Return the entries below verbatim. Pictures stay out.

[Stored records]
◆ ◆ ◆

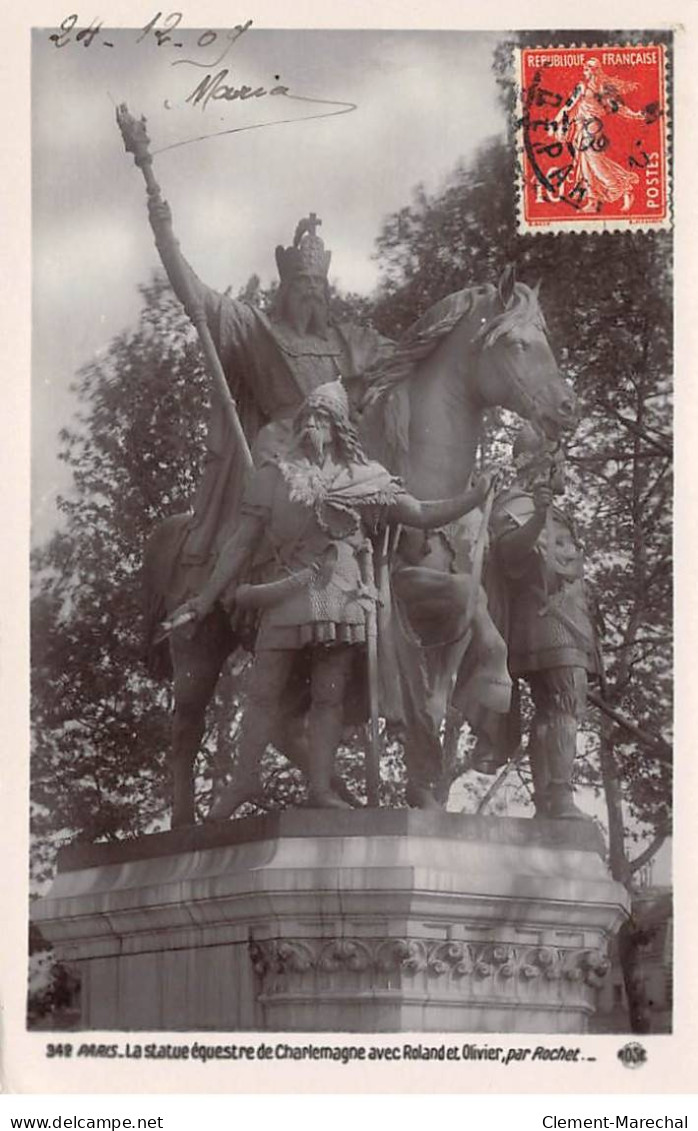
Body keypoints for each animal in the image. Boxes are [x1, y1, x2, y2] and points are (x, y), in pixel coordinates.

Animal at [141, 269, 572, 827]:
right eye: (517, 344)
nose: (568, 408)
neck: (426, 480)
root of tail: (184, 526)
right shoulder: (404, 588)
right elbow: (463, 619)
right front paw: (488, 701)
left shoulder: (447, 595)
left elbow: (458, 654)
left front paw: (434, 776)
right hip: (199, 643)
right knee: (187, 728)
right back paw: (187, 821)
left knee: (285, 723)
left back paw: (335, 793)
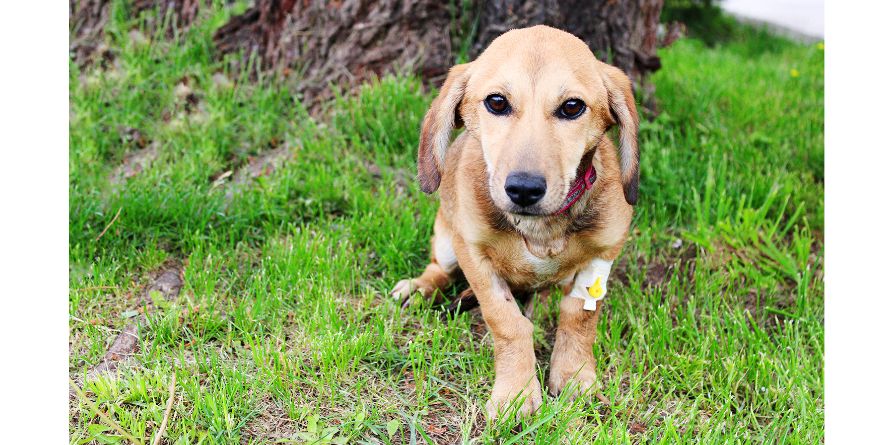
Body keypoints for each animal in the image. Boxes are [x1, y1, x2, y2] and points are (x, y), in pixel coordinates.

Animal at [390, 26, 640, 418]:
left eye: (572, 107)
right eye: (496, 102)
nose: (524, 189)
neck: (540, 229)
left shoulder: (604, 252)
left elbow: (579, 318)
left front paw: (575, 377)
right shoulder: (473, 252)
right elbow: (507, 321)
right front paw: (516, 392)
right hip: (445, 240)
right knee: (439, 270)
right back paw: (421, 288)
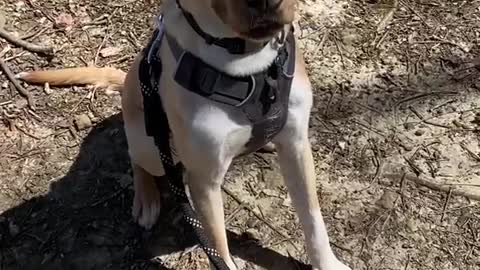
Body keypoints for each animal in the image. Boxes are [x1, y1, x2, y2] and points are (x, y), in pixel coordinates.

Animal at [16, 0, 350, 270]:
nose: (264, 0)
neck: (247, 64)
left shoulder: (296, 144)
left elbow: (313, 219)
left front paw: (328, 263)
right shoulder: (205, 181)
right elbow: (219, 248)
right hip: (150, 144)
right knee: (138, 159)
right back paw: (147, 199)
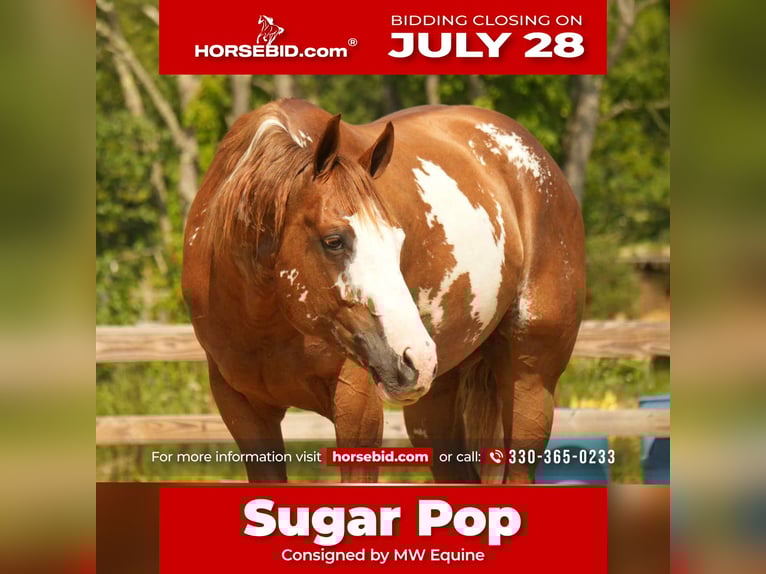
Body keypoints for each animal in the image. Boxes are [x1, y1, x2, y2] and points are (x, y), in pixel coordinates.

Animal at [182, 98, 585, 483]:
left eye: (398, 241)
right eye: (333, 241)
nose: (416, 357)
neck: (264, 320)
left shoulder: (357, 409)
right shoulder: (245, 412)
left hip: (529, 386)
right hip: (433, 400)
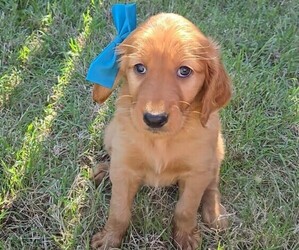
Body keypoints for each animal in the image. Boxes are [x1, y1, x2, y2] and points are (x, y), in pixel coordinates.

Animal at [91, 12, 232, 250]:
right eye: (140, 68)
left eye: (184, 71)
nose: (154, 119)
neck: (161, 141)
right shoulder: (124, 169)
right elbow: (118, 211)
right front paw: (109, 239)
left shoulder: (196, 173)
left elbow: (186, 209)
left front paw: (185, 237)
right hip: (110, 133)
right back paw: (103, 170)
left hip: (217, 148)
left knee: (212, 182)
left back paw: (214, 212)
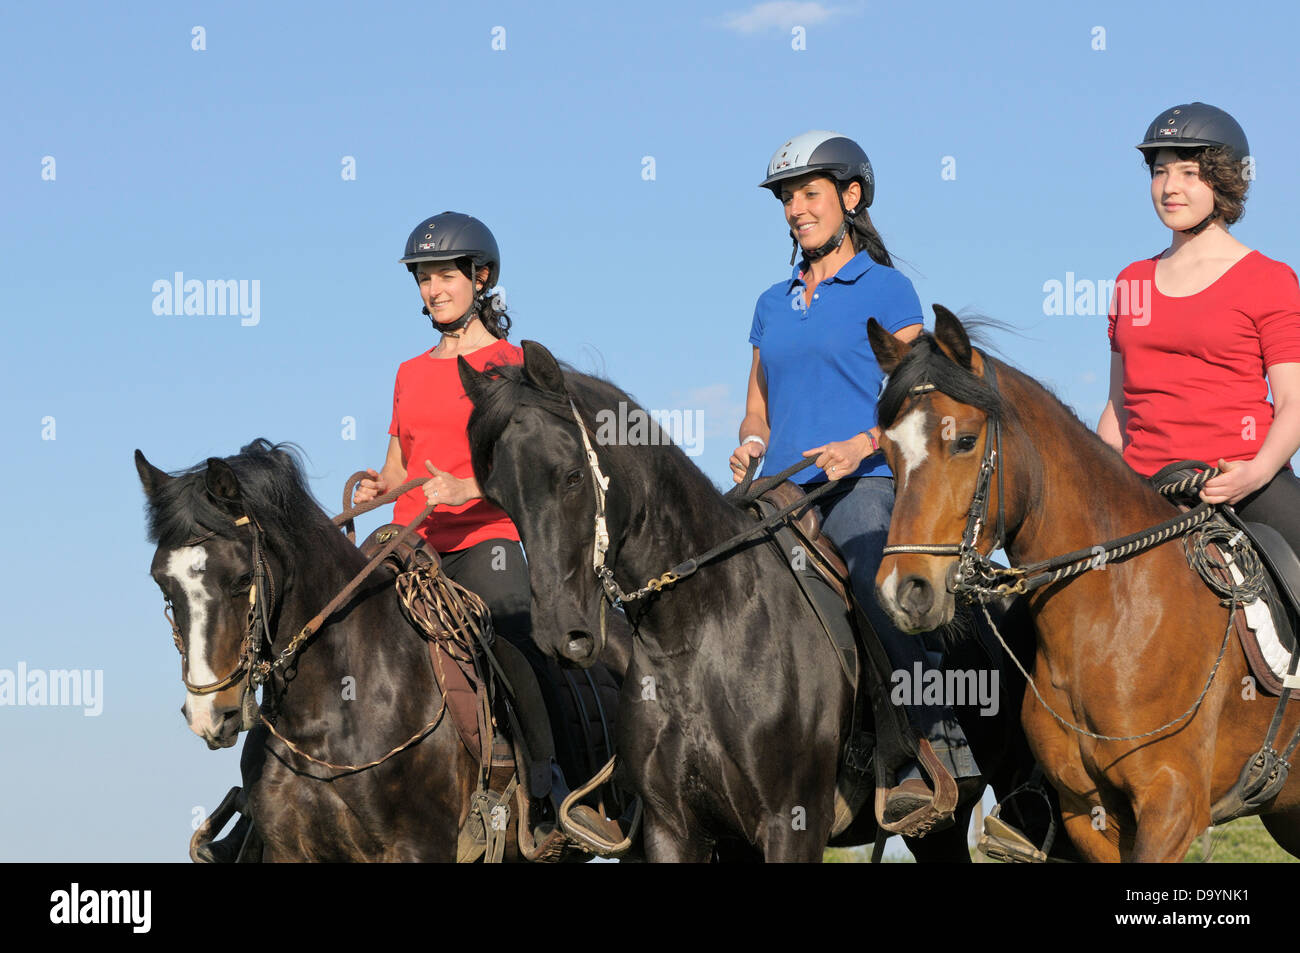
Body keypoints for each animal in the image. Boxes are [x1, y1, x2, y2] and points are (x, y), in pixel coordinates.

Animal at [460, 343, 1045, 863]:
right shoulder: (677, 830)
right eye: (499, 497)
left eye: (573, 475)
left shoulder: (792, 825)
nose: (564, 634)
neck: (701, 632)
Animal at [868, 304, 1300, 863]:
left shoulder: (1172, 804)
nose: (904, 592)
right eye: (887, 451)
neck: (1112, 621)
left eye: (964, 441)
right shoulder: (1087, 812)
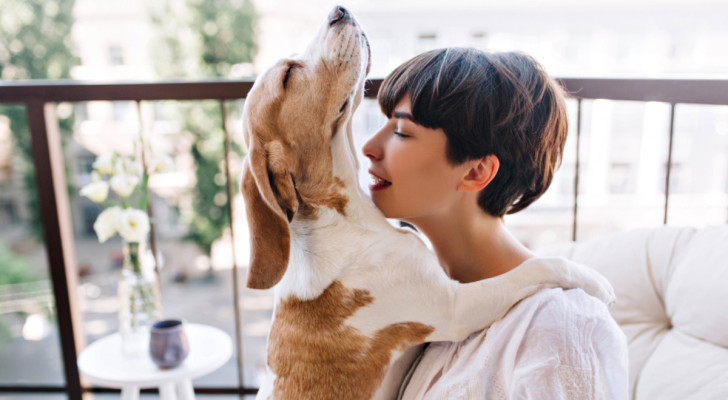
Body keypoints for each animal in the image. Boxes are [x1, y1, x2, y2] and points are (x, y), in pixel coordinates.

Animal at [240, 6, 616, 400]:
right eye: (289, 75)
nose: (338, 11)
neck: (346, 218)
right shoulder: (455, 307)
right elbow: (536, 268)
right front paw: (592, 278)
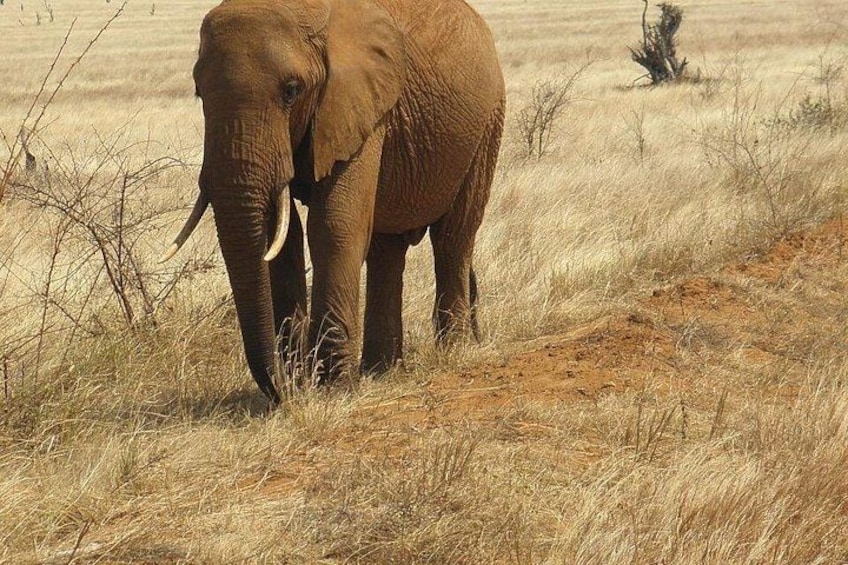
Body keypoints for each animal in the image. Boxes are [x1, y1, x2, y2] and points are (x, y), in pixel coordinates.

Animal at [163, 0, 505, 403]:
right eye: (199, 93)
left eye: (291, 91)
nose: (286, 389)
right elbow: (283, 236)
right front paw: (305, 381)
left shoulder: (359, 105)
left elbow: (334, 224)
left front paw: (334, 389)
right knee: (386, 249)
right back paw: (381, 371)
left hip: (486, 125)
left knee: (453, 236)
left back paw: (451, 352)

◆ ◆ ◆

[Worked solution]
Body keypoints for each animal in the image. Boxes are [x1, y1, x2, y2] and points are (x, y), in pixel coordinates.

Animal at [141, 269, 572, 827]:
right eye: (517, 344)
nose: (568, 408)
neck: (426, 480)
root of tail: (184, 526)
right shoulder: (404, 588)
right elbow: (463, 619)
right front paw: (488, 701)
left shoulder: (447, 595)
left elbow: (458, 654)
left front paw: (434, 776)
right hip: (199, 643)
right knee: (187, 728)
right back paw: (187, 821)
left knee: (285, 723)
left back paw: (335, 793)
Body keypoints for each animal in the image. Boxes are [x1, y1, x2, y2] and points are (x, y), in pixel coordinates.

Animal at [390, 26, 640, 418]:
left eye: (572, 107)
right eye: (496, 102)
nose: (524, 189)
neck: (540, 229)
left shoulder: (604, 252)
left elbow: (579, 318)
left front paw: (575, 377)
right shoulder: (473, 252)
right elbow: (507, 321)
right front paw: (516, 392)
right hip: (445, 240)
right knee: (439, 270)
right back paw: (421, 288)
Body keypoints for each animal in the image. Boxes are [x1, y1, x2, y2] and points are (x, y), in pixel coordinates.

Animal at [16, 0, 350, 270]:
nose: (264, 0)
neck: (247, 64)
left shoulder: (296, 144)
left elbow: (313, 219)
left front paw: (328, 263)
right shoulder: (205, 181)
right elbow: (219, 248)
right hip: (150, 144)
right knee: (138, 159)
right back paw: (147, 199)
Body keypoints for each animal in the image. Boxes are [x1, y1, x2, y2] and points are (x, y), in pixel coordinates.

Animal at [182, 98, 585, 483]:
left eye: (398, 241)
right eye: (333, 241)
nose: (416, 357)
neck: (264, 320)
left shoulder: (357, 409)
right shoulder: (245, 412)
left hip: (529, 386)
right hip: (433, 400)
Body keypoints for each animal in the image. Boxes are [x1, y1, x2, y2] and points are (x, y), in pixel coordinates.

Animal at [91, 12, 232, 250]:
right eye: (140, 68)
left eye: (184, 71)
nose: (154, 119)
neck: (161, 141)
right shoulder: (124, 169)
right elbow: (118, 211)
right front paw: (109, 239)
left shoulder: (196, 173)
left elbow: (186, 209)
left front paw: (185, 237)
right hip: (110, 133)
right back paw: (103, 170)
left hip: (217, 148)
left knee: (212, 182)
left back paw: (214, 212)
Body keypoints for each animal in the image. Boxes are [x1, y1, x2, y2] and points are (x, y), in pixel coordinates.

Animal at [460, 343, 1045, 863]:
right shoulder: (677, 830)
right eye: (499, 497)
left eye: (573, 475)
left shoulder: (792, 825)
nose: (564, 634)
neck: (701, 632)
Animal at [868, 304, 1300, 863]:
left shoulder: (1172, 804)
nose: (904, 592)
right eye: (887, 451)
neck: (1112, 621)
left eye: (964, 441)
right shoulder: (1087, 812)
Body keypoints for each animal in the image. Boxes are [x1, y1, x2, y2] and points are (x, y), in pixel coordinates.

Animal at [240, 6, 616, 400]:
right eye: (289, 75)
nose: (338, 11)
neck: (346, 218)
right shoulder: (455, 307)
right elbow: (536, 268)
right front paw: (592, 278)
Body keypoints for each animal in the image. Boxes are [x1, y1, x2, y2] and points are (x, y), in pixel coordinates.

Animal at [163, 0, 505, 403]:
right eye: (199, 93)
left eye: (291, 91)
nose: (286, 389)
right elbow: (283, 236)
right front paw: (305, 381)
left shoulder: (359, 105)
left elbow: (334, 224)
left front paw: (334, 389)
right knee: (386, 249)
right back paw: (381, 371)
left hip: (486, 125)
left knee: (453, 236)
left back paw: (451, 352)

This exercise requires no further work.